Hong Kong suspended use of the Pfizer vaccine Wednesday after its Chinese distributor informed the city that one batch had defective bottle lids.
The city’s government said the suspension was immediate while the matter is investigated by distributor Fosun Pharma and BioNTech, the German company that created the vaccine with American pharmaceutical firm Pfizer.
BioNTech and Fosun Pharma have not found any reason to believe the product is unsafe, according to the statement. However, vaccinations will be halted as a preventive and safety measure.
The defective lids were found on vaccines from batch number 210102. A separate batch of vaccines, 210104, will also be not be administered.
The semi-autonomous territory of Macao also said Wednesday that its residents will not receive the Pfizer shots from the same batch.
The vaccines from the batch comprise a total of 585,000 doses, with the other batch number 210104 holding 758,000 doses, according to Hong Kong’s Director of Health Constance Chan.
Although about 150,000 doses from the batch 210102 have been administered in the city so far, officials said during a press briefing Wednesday that the vaccines were safe to use despite the packaging defects, and that suspending the vaccination was a precautionary measure.
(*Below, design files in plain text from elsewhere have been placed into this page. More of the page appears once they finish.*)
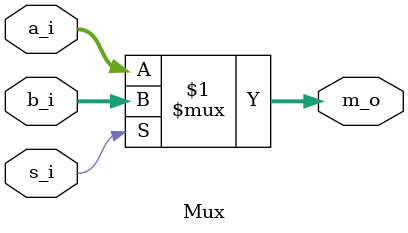
<source format=sv>
module Mux #(
    parameter Width = 16
) (
    input   logic   [Width-1:0] a_i,
    input   logic   [Width-1:0] b_i,
    input   logic               s_i,
    output  logic   [Width-1:0] m_o
);
    assign m_o = s_i ? b_i : a_i;
endmodule
</source>
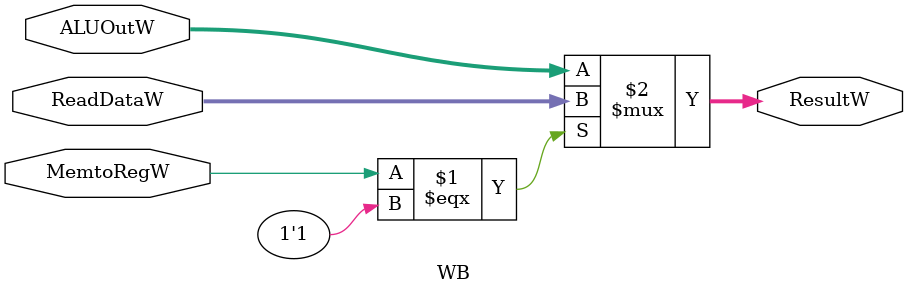
<source format=v>
module WB (
    input MemtoRegW,
    input[31:0] ReadDataW,
    input[31:0] ALUOutW,
    
    output[31:0] ResultW
);

    assign ResultW = MemtoRegW === 1'b1 ? ReadDataW : ALUOutW;
    
endmodule
</source>
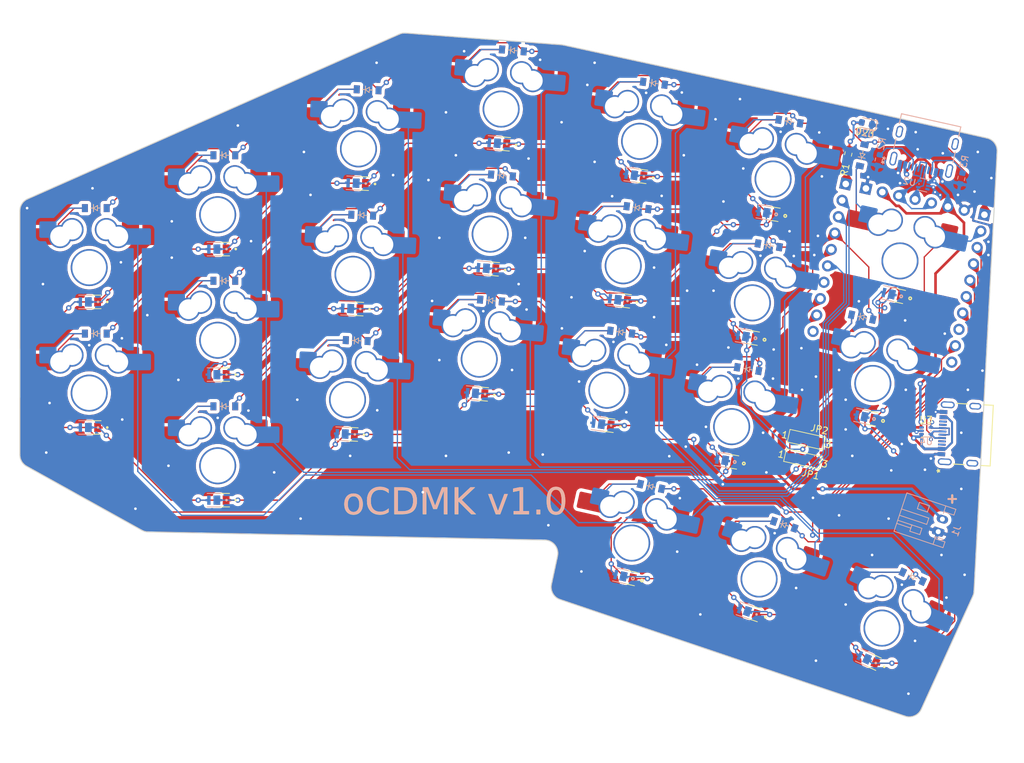
<source format=kicad_pcb>
(kicad_pcb
	(version 20241229)
	(generator "pcbnew")
	(generator_version "9.0")
	(general
		(thickness 1.6)
		(legacy_teardrops no)
	)
	(paper "A3")
	(title_block
		(title "left_ocdmk")
		(rev "v1.0.0")
		(company "Unknown")
	)
	(layers
		(0 "F.Cu" signal)
		(2 "B.Cu" signal)
		(9 "F.Adhes" user "F.Adhesive")
		(11 "B.Adhes" user "B.Adhesive")
		(13 "F.Paste" user)
		(15 "B.Paste" user)
		(5 "F.SilkS" user "F.Silkscreen")
		(7 "B.SilkS" user "B.Silkscreen")
		(1 "F.Mask" user)
		(3 "B.Mask" user)
		(17 "Dwgs.User" user "User.Drawings")
		(19 "Cmts.User" user "User.Comments")
		(21 "Eco1.User" user "User.Eco1")
		(23 "Eco2.User" user "User.Eco2")
		(25 "Edge.Cuts" user)
		(27 "Margin" user)
		(31 "F.CrtYd" user "F.Courtyard")
		(29 "B.CrtYd" user "B.Courtyard")
		(35 "F.Fab" user)
		(33 "B.Fab" user)
	)
	(setup
		(pad_to_mask_clearance 0.05)
		(allow_soldermask_bridges_in_footprints no)
		(tenting front back)
		(pcbplotparams
			(layerselection 0x00000000_00000000_55555555_5755f5ff)
			(plot_on_all_layers_selection 0x00000000_00000000_00000000_00000000)
			(disableapertmacros no)
			(usegerberextensions no)
			(usegerberattributes yes)
			(usegerberadvancedattributes yes)
			(creategerberjobfile yes)
			(dashed_line_dash_ratio 12.000000)
			(dashed_line_gap_ratio 3.000000)
			(svgprecision 4)
			(plotframeref no)
			(mode 1)
			(useauxorigin no)
			(hpglpennumber 1)
			(hpglpenspeed 20)
			(hpglpendiameter 15.000000)
			(pdf_front_fp_property_popups yes)
			(pdf_back_fp_property_popups yes)
			(pdf_metadata yes)
			(pdf_single_document no)
			(dxfpolygonmode yes)
			(dxfimperialunits yes)
			(dxfusepcbnewfont yes)
			(psnegative no)
			(psa4output no)
			(plot_black_and_white yes)
			(sketchpadsonfab no)
			(plotpadnumbers no)
			(hidednponfab no)
			(sketchdnponfab yes)
			(crossoutdnponfab yes)
			(subtractmaskfromsilk no)
			(outputformat 1)
			(mirror no)
			(drillshape 1)
			(scaleselection 1)
			(outputdirectory "")
		)
	)
	(net 0 "")
	(net 1 "GND")
	(net 2 "VBUS")
	(net 3 "Net-(D1-K)")
	(net 4 "/R2")
	(net 5 "/R3")
	(net 6 "Net-(D2-K)")
	(net 7 "/R1")
	(net 8 "Net-(D3-K)")
	(net 9 "Net-(D4-K)")
	(net 10 "Net-(D5-K)")
	(net 11 "Net-(D6-K)")
	(net 12 "Net-(D7-K)")
	(net 13 "Net-(D8-K)")
	(net 14 "Net-(D9-K)")
	(net 15 "Net-(D10-K)")
	(net 16 "Net-(D11-K)")
	(net 17 "Net-(D12-K)")
	(net 18 "Net-(D13-K)")
	(net 19 "Net-(D14-K)")
	(net 20 "Net-(D15-K)")
	(net 21 "Net-(D16-K)")
	(net 22 "Net-(D17-K)")
	(net 23 "Net-(D18-K)")
	(net 24 "Net-(D19-K)")
	(net 25 "Net-(D20-K)")
	(net 26 "/R4")
	(net 27 "Net-(D21-K)")
	(net 28 "Net-(D22-K)")
	(net 29 "Net-(USB1-CC1)")
	(net 30 "Net-(USB1-CC2)")
	(net 31 "/C1")
	(net 32 "/C2")
	(net 33 "/C3")
	(net 34 "/C4")
	(net 35 "/C5")
	(net 36 "/C6")
	(net 37 "/C7")
	(net 38 "+BATT")
	(net 39 "unconnected-(U1-VDDH-Pad20)")
	(net 40 "unconnected-(U1-BATT-Pad18)")
	(net 41 "unconnected-(U1-VDDH-Pad10)")
	(net 42 "/D-")
	(net 43 "unconnected-(USB1-SBU2-PadB8)")
	(net 44 "unconnected-(USB1-SBU1-PadA8)")
	(net 45 "/D+")
	(net 46 "unconnected-(USB2-CC2-PadB5)")
	(net 47 "/UART_TX")
	(net 48 "unconnected-(USB2-SBU1-PadA8)")
	(net 49 "unconnected-(USB2-SBU2-PadB8)")
	(net 50 "/UART_RX")
	(net 51 "unconnected-(USB2-CC1-PadA5)")
	(net 52 "Net-(LEDB2-K)")
	(net 53 "Net-(LEDB5-K)")
	(net 54 "Net-(LEDB11-A)")
	(net 55 "Net-(LEDB11-K)")
	(net 56 "Net-(LEDB14-K)")
	(net 57 "Net-(LEDB17-K)")
	(net 58 "Net-(LEDB4-K)")
	(net 59 "Net-(LEDB10-A)")
	(net 60 "Net-(LEDB10-K)")
	(net 61 "Net-(LEDB13-K)")
	(net 62 "Net-(LEDB1-K)")
	(net 63 "Net-(LEDB3-K)")
	(net 64 "Net-(LEDB6-K)")
	(net 65 "Net-(LEDB12-A)")
	(net 66 "Net-(LEDB12-K)")
	(net 67 "Net-(LEDB15-K)")
	(net 68 "Net-(LEDB18-K)")
	(net 69 "Net-(LEDB18-A)")
	(net 70 "Net-(LEDB20-K)")
	(net 71 "Net-(LEDB21-K)")
	(net 72 "/LED_IN")
	(net 73 "/LED_OUT")
	(net 74 "/LED_A")
	(net 75 "/LED_K")
	(net 76 "unconnected-(U2-NC-Pad3)")
	(net 77 "unconnected-(U3-NC-Pad3)")
	(net 78 "Net-(D23-A)")
	(net 79 "/LED")
	(net 80 "unconnected-(U4-NC-Pad3)")
	(footprint "ocdmk:LED_MP-2016-1100-50-90" (layer "F.Cu") (at 40.501186 -31.75197 -2.5))
	(footprint "ocdmk:diode_tht_sod123_reversible" (layer "F.Cu") (at 42.14916 -64.911647 -2.5))
	(footprint "ocdmk:diode_tht_sod123_reversible" (layer "F.Cu") (at 62.473189 -51.942512 -5))
	(footprint "ocdmk:diode_tht_sod123_reversible" (layer "F.Cu") (at 1 -47))
	(footprint "ocdmk:LED_MP-2016-1100-50-90" (layer "F.Cu") (at 81.77075 8.947751 -12.5))
	(footprint "ocdmk:diode_tht_sod123_reversible" (layer "F.Cu") (at 85.039452 -4.872364 -12.5))
	(footprint "ocdmk:diode_tht_sod123_reversible" (layer "F.Cu") (at 80.516573 -28.2275 -7.5))
	(footprint "ocdmk:diode_tht_sod123_reversible" (layer "F.Cu") (at 85.476568 -65.902405 -7.5))
	(footprint "Jumper:SolderJumper-3_P2.0mm_Open_TrianglePad1.0x1.5mm_NumberLabels" (layer "F.Cu") (at 108 -9 -12.5))
	(footprint "ocdmk:diode_tht_sod123_reversible" (layer "F.Cu") (at 20.45 -17))
	(footprint "ocdmk:diode_tht_sod123_reversible" (layer "F.Cu") (at 20.45 -36))
	(footprint "ocdmk:12402012E212A_AMP_reversible" (layer "F.Cu") (at 132.814327 -12.759295 87))
	(footprint "ocdmk:diode_tht_sod123_reversible" (layer "F.Cu") (at 1 -28))
	(footprint "ocdmk:LED_MP-2016-1100-50-90" (layer "F.Cu") (at 59.380379 -18.88628 -5))
	(footprint "ocdmk:LED_MP-2016-1100-50-90" (layer "F.Cu") (at 61.036338 -37.813979 -5))
	(footprint "ocdmk:diode_tht_sod123_reversible" (layer "F.Cu") (at 117 -55 77.5))
	(footprint "ocdmk:ocdmk_core" (layer "F.Cu") (at 114.509636 -50.653452 -12.5))
	(footprint "ocdmk:LED_MP-2016-1100-50-90" (layer "F.Cu") (at 20.25 -2.8))
	(footprint "Package_TO_SOT_SMD:SOT-553" (layer "F.Cu") (at 126.6875 -13.3))
	(footprint "ocdmk:diode_tht_sod123_reversible" (layer "F.Cu") (at 60.81723 -33.014813 -5))
	(footprint "ocdmk:LED_MP-2016-1100-50-90" (layer "F.Cu") (at 39.672418 -12.770054 -2.5))
	(footprint "ocdmk:diode_tht_sod123_reversible" (layer "F.Cu") (at 40.491623 -26.947815 -2.5))
	(footprint "ocdmk:LED_MP-2016-1100-50-90" (layer "F.Cu") (at 41.329955 -50.733886 -2.5))
	(footprint "ocdmk:diode_tht_sod123_reversible" (layer "F.Cu") (at 64.129148 -70.870212 -5))
	(footprint "ocdmk:LED_MP-2016-1100-50-90" (layer "F.Cu") (at 20.25 -21.8))
	(footprint "ocdmk:diode_tht_sod123_reversible" (layer "F.Cu") (at 82.99657 -47.064952 -7.5))
	(footprint "Jumper:SolderJumper-3_P2.0mm_Open_TrianglePad1.0x1.5mm_NumberLabels" (layer "F.Cu") (at 108.547408 -11.932879 -12.5))
	(footprint "ocdmk:diode_tht_sod123_reversible" (layer "F.Cu") (at 105.198444 0.922022 -18.5))
	(footprint "ocdmk:LED_MP-2016-1100-50-90" (layer "F.Cu") (at 100.503053 14.324757 -18.5))
	(footprint "ocdmk:LED_MP-2016-1100-50-90" (layer "F.Cu") (at 100.309101 -27.400656 -9.5))
	(footprint "ocdmk:LED_MP-2016-1100-50-90" (layer "F.Cu") (at 118.570688 21.630366 -24.5))
	(footprint "ocdmk:LED_MP-2016-1100-50-90" (layer "F.Cu") (at 103.445006 -46.140083 -9.5))
	(footprint "ocdmk:LED_MP-2016-1100-50-90" (layer "F.Cu") (at 122.37667 -33.758836 -12.5))
	(footprint "ocdmk:LED_MP-2016-1100-50-90" (layer "F.Cu") (at 0.8 -32.8))
	(footprint "ocdmk:diode_tht_sod123_reversible" (layer "F.Cu") (at 124.641325 8.791854 -24.5))
	(footprint "ocdmk:diode_tht_sod123_reversible"
		(layer "F.Cu")
		(uuid "b1c211a3-4cfd-4471-b795-7daa771c067e")
		(at 99.71413 -22.633476 -9.5)
		(property "Reference" "D15"
			(at 0 0 170.5)
			(layer "F.SilkS")
			(hide yes)
			(uuid "7e39e1ec-68a0-424b-8698-6db649c73b95")
			(effects
				(font
					(size 1 1)
					(thickness 0.15)
				)
			)
		)
		(property "Value" "~"
			(at 0 0 170.5)
			(layer "F.Fab")
			(uuid "fc4aeb59-c41a-4d5a-8e16-b1aa37e739a5")
			(effects
				(font
					(size 1.27 1.27)
					(thickness 0.15)
				)
			)
		)
		(property "Datasheet" ""
			(at 0 0 170.5)
			(layer "F.Fab")
			(hide yes)
			(uuid "a9404ab0-d916-45ca-8aad-9efd16c79e39")
			(effects
				(font
					(size 1.27 1.27)
					(thickness 0.15)
				)
			)
		)
		(property "Description" ""
			(at 0 0 170.5)
			(layer "F.Fab")
			(hide yes)
			(uuid "f7f7c6be-061b-4aab-9d75-615c66267656")
			(effects
				(font
					(size 1.27 1.27)
					(thickness 0.15)
				)
			)
		)
		(property ki_fp_filters "TO-???* *_Diode_* *SingleDiode* D_*")
		(path "/8a0f3c37-4480-4bc2-b8c6-a6b84b5636d0")
		(sheetname "/")
		(sheetfile "left_ocdmk.kicad_sch")
		(attr through_hole)
		(fp_line
			(start -0.75 0)
			(end -0.35 -0.000001)
			(stroke
				(width 0.1)
				(type solid)
			)
			(layer "F.SilkS")
			(uuid "5a415a98-844a-4677-b13b-d9cf70980844")
		)
		(fp_line
			(start -0.35 -0.000001)
			(end -0.35 0.55)
			(stroke
				(width 0.1)
				(type solid)
			)
			(layer "F.SilkS")
			(uuid "a51e0101-e187-4233-87a8-745d364972c6")
		)
		(fp_line
			(start -0.35 -0.000001)
			(end -0.35 -0.55)
			(stroke
				(width 0.1)
				(type solid)
			)
			(layer "F.SilkS")
			(uuid "2924692f-8a6d-4752-bebe-34003dad690f")
		)
		(fp_line
			(start -0.35 -0.000001)
			(end 0.25 -0.4)
			(stroke
				(width 0.1)
				(type solid)
			)
			(layer "F.SilkS")
			(uuid "084818b6-3629-4012-ae7a-edafc119b6ff")
		)
		(fp_line
			(start 0.25 0.4)
			(end -0.35 -0.000001)
			(stroke
				(width 0.1)
				(type solid)
			)
			(layer "F.SilkS")
			(uuid "ea34d593-79a8-47d9-ad89-71af0773f1f4")
		)
		(fp_line
			(star
... [1454494 chars truncated]
</source>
Batch number 210104 remains in the warehouse and has not been used.
Chan said that there were over 40 instances when medical personnel found defective packaging, such as cracks on the vaccine bottles or leakages when the vaccine was diluted with saline before being administered.
None of these vaccines were given to residents and they were thrown away, officials said.
“Fosun has promised to carry out an immediate investigation so they are going to approach the manufacturer in Germany to look into their plant,” Chan said. “When the vaccines arrive in Hong Kong, they will have a review of the whole logistics chain to see if that’s the cause of the current situation.”
She said that officials are urging manufacturers to give a report as soon as possible to check if the batches of vaccines in Hong Kong can be used, otherwise the manufacturers will have to deliver another batch of shots as soon as possible.
Residents who are slated to receive their second Pfizer dose starting on Saturday should get the second shot administered as soon as possible, if new vaccines arrive in Hong Kong after the recommended 19- to 42-day window following the first dose.
BioNTech said in a statement that it had launched an investigation to find the “root cause” of the vaccine packaging issues. It said the investigation would look into the entire supply chain of the vaccines from the time the vials were filled all the way to their handling at vaccination centers.
“The safety of our vaccinees and patients is of utmost importance to BioNTech,” the statement said. “At this point, we have no reason to believe there is any safety risk posed to the population.”
The company also said that no other region aside from Hong Kong and Macao had been supplied with doses from the affected batch.
Fosun Pharma said in a filing to the Hong Kong stock exchange that it received notice from BioNTech regarding the packaging defects on Tuesday night and informed Hong Kong and Macao authorities on Wednesday to temporarily suspend the vaccines.
The suspension of the Pfizer jab means the only vaccine currently offered to residents is China’s Sinovac. The two vaccines are the only ones that were offered to residents in Hong Kong.
German expatriate Jannis Partsafas was among a group of people who received the Pfizer shot ahead of the suspension.
“I got vaccinated this morning at 8.30 a.m. before the news went public about the vaccine suspension, and heard the news when I was on my way home,” said 32-year-old Partsafas, who works in the sporting goods industry.
“I’m not very concerned about the safety, but I am worried that this may mean more people will turn down the option of getting vaccinated in Hong Kong which would impact herd immunity and the lifting of social-distancing measures,” he said.
Some residents who had appointments to receive the Pfizer shots stood in line outside a community center in the city’s Sai Ying Pun neighborhood at about 10.30 a.m. They eventually left when it became clear the vaccines would not be administered.
As of 8 p.m. Tuesday, 403,000 people had received vaccines in the city, of which 150,200 had received the first dose of the Pfizer vaccine, compared with 252,800 who had taken the Sinovac jab.